Por eso, un cordón sanitario parece cerrarse sobre C’s, porque no es como los demás, porque pudiera quebrar la dinámica del apaño, de la salida con los nacionalistas, del “No es no” a cualquier consenso por necesario que fuere. Articular, simultáneamente las reformas necesarias y la estabilidad institucional en el conjunto del territorio nacional, sobre una estructura autonómica compleja, gestionada por la partitocracia y los partidos nacionalistas, ofuscados en políticas clientelares todos, y en la ruptura de la Nación otros, está convirtiendo a Cs. en la referencia a batir. Los únicos consensos existentes de los últimos tiempos eran subirse el sueldo y repartirse cargos. Ante los grandes temas de la gobernabilidad del país no ha existido ninguno desde el Pacto de Toledo hoy en entredicho.

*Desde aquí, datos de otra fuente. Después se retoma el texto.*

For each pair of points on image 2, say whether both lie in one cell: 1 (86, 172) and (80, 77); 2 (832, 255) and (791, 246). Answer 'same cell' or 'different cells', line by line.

Mientras las fidelidades a los partidos, la disciplina de grupo, el horizonte intelectual, no salgan de las sedes de los partidos, aquí no hay solución. Las masas se orientarán por caudillos y mesías como en los años treinta del siglo pasado, y a la racionalidad se le dirá que No. Hasta los que votaban Sí en el Congreso decían que lo hacían para decir No, normal para un candidato del No es no. Y el que quería elecciones hoy es declarado enemigo del pueblo. ¿O no?